• Data records:
○ ○ ○ ○ ○

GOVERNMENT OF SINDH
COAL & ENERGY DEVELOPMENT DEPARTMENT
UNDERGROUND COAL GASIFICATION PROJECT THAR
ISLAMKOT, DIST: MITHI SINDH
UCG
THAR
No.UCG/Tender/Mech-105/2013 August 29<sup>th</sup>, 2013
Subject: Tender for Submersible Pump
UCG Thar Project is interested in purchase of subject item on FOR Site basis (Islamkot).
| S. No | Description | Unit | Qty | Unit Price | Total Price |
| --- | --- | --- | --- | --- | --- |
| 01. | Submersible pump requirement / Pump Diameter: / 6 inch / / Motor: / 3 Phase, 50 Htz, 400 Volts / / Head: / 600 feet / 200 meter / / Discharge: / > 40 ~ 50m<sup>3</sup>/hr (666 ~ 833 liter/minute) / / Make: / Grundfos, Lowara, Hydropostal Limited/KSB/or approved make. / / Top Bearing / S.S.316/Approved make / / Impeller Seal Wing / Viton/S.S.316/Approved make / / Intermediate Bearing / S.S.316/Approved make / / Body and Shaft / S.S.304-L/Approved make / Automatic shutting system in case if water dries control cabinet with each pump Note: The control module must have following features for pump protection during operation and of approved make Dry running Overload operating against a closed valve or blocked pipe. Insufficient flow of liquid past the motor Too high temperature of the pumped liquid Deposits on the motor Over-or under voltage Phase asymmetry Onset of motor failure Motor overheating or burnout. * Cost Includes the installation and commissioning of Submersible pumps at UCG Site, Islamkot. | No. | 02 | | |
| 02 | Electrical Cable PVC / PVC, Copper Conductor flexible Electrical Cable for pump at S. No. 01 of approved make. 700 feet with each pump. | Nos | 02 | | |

○ ○ ○ ○ ○

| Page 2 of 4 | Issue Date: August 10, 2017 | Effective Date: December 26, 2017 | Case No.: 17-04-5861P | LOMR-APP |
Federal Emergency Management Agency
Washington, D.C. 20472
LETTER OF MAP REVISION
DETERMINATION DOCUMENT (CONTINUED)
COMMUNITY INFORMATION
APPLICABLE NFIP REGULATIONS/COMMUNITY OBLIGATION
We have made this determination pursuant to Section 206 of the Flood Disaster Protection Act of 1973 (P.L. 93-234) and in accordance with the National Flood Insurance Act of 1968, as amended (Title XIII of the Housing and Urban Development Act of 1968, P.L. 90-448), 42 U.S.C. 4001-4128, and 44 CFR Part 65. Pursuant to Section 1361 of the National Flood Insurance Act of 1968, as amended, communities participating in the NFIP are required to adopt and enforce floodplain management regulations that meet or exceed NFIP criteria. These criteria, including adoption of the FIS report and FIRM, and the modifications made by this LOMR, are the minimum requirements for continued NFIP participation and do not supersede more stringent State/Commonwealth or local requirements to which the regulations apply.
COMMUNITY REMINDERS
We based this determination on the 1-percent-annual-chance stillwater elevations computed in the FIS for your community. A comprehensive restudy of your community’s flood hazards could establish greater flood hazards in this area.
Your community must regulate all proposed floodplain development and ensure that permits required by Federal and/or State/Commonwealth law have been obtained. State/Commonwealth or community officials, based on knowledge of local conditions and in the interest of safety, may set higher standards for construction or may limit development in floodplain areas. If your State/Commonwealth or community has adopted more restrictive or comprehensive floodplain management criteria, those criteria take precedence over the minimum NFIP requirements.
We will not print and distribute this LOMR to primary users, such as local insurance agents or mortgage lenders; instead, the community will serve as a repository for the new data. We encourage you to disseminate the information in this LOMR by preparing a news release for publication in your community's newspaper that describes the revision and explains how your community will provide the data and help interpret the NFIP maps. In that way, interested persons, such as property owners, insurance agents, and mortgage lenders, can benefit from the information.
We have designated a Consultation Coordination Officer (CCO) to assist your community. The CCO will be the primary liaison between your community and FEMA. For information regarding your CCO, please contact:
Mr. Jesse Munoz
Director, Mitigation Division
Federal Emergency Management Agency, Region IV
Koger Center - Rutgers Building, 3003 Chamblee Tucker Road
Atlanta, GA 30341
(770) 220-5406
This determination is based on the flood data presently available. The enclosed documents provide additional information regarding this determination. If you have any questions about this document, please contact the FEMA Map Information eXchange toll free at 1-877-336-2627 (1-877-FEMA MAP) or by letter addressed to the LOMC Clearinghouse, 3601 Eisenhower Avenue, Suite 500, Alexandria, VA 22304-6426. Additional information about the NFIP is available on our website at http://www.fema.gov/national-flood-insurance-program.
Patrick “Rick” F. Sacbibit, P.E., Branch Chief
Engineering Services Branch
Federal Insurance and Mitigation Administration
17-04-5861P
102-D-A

○ ○ ○ ○ ○

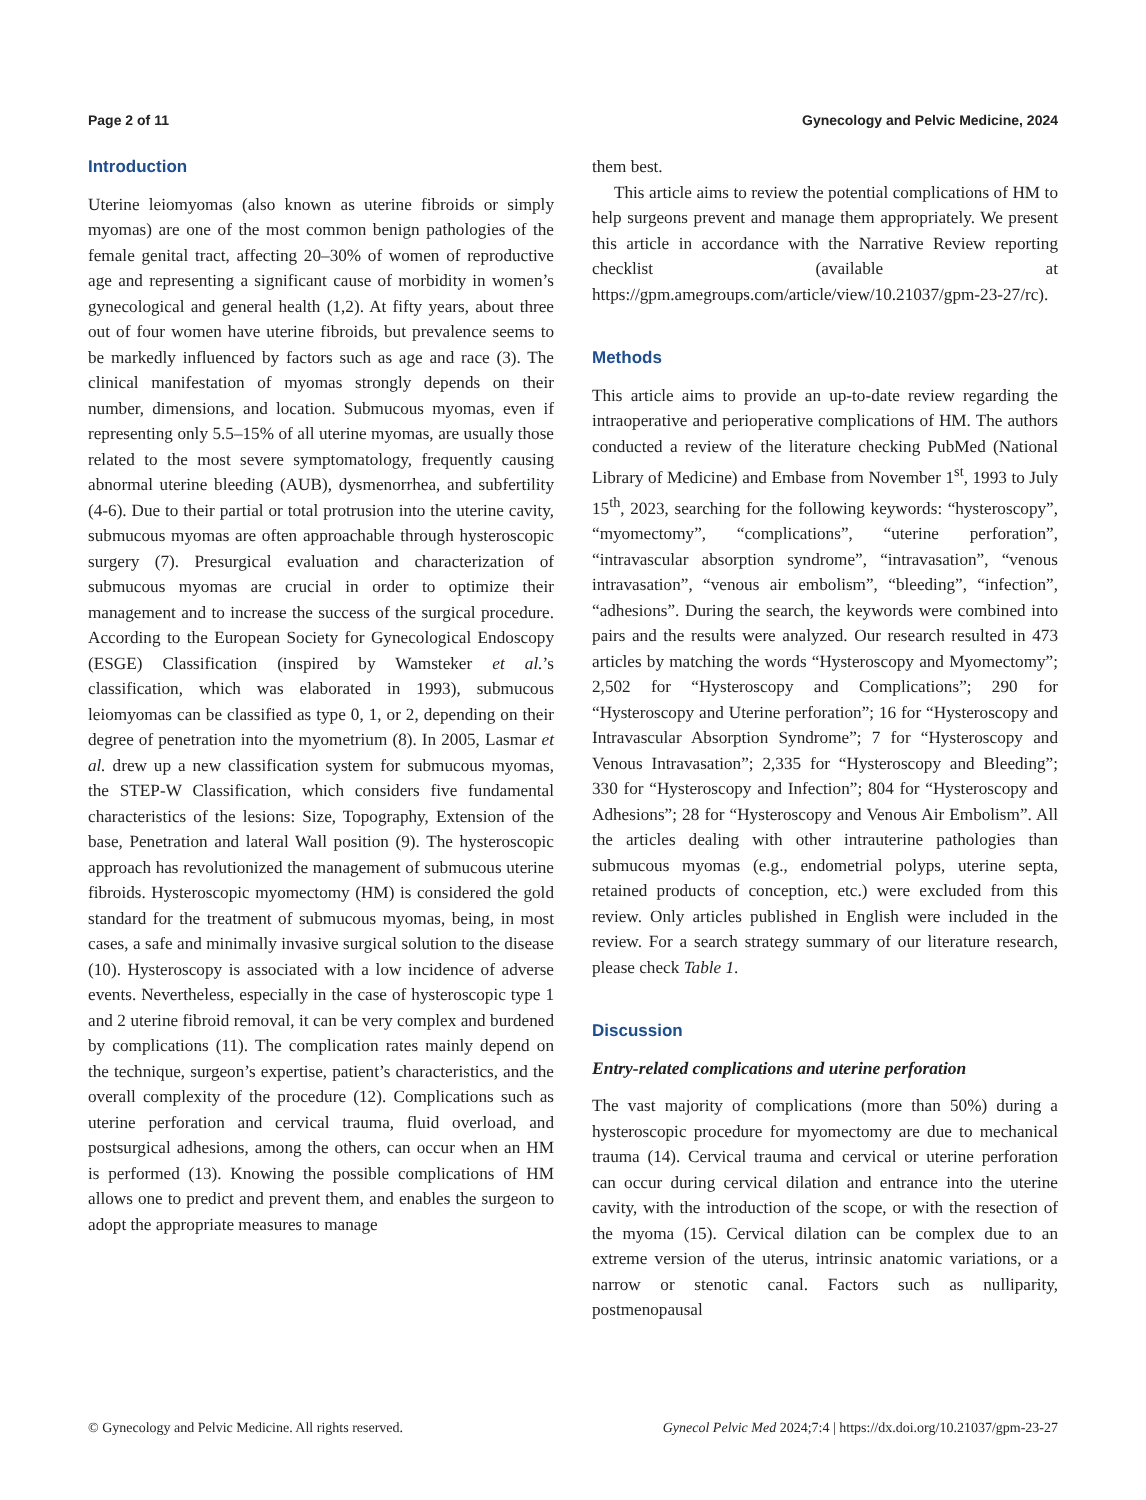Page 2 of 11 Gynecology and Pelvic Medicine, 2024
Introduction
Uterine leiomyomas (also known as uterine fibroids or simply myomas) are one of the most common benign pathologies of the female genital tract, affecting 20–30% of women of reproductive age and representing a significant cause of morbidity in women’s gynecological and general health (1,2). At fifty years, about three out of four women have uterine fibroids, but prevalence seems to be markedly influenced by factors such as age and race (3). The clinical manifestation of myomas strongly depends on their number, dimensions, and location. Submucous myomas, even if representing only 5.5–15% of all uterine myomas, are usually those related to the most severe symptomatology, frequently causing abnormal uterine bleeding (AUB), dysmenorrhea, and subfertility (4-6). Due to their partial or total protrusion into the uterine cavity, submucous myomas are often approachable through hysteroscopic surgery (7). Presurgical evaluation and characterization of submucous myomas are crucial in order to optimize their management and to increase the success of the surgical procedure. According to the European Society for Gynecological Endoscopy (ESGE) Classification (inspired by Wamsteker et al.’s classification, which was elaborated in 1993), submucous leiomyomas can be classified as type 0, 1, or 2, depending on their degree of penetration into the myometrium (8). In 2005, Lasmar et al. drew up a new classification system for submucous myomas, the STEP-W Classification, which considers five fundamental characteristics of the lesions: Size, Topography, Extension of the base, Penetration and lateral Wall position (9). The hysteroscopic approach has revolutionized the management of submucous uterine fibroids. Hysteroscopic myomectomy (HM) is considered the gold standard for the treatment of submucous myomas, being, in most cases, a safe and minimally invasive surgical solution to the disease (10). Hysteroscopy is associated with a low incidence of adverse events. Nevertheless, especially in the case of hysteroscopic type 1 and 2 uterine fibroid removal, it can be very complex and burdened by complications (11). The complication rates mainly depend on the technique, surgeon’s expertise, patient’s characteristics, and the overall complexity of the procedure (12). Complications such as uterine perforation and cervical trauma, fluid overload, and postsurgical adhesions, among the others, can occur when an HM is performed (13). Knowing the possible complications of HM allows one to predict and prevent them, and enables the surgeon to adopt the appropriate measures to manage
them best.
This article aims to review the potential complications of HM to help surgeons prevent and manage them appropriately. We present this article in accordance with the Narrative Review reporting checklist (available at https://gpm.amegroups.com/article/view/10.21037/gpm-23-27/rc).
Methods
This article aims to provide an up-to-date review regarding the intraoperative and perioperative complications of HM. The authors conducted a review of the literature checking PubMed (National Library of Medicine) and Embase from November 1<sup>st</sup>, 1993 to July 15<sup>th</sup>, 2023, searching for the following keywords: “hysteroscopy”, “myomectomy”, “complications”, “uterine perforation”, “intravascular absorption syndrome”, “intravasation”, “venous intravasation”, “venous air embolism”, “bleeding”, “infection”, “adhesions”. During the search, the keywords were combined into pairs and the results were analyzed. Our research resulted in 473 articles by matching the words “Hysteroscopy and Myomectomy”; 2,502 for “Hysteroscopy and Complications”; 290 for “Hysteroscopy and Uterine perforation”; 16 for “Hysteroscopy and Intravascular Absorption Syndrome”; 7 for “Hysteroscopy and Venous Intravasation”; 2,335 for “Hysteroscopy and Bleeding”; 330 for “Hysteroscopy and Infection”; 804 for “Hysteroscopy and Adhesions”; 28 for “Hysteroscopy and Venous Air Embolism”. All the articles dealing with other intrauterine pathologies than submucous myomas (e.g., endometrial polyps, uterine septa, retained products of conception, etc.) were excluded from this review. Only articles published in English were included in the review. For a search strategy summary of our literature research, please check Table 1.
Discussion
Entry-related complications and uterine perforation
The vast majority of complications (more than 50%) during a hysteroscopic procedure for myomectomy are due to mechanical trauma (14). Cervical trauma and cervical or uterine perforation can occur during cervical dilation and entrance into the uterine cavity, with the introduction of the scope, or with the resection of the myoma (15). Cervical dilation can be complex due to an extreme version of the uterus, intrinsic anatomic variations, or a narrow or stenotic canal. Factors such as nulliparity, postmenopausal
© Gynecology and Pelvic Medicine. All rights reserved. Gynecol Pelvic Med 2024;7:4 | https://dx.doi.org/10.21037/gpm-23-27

○ ○ ○ ○ ○

• What you should do: Filter the entries and copy each line with "Branch".

• Solved problem:
Patrick “Rick” F. Sacbibit, P.E., Branch Chief
Engineering Services Branch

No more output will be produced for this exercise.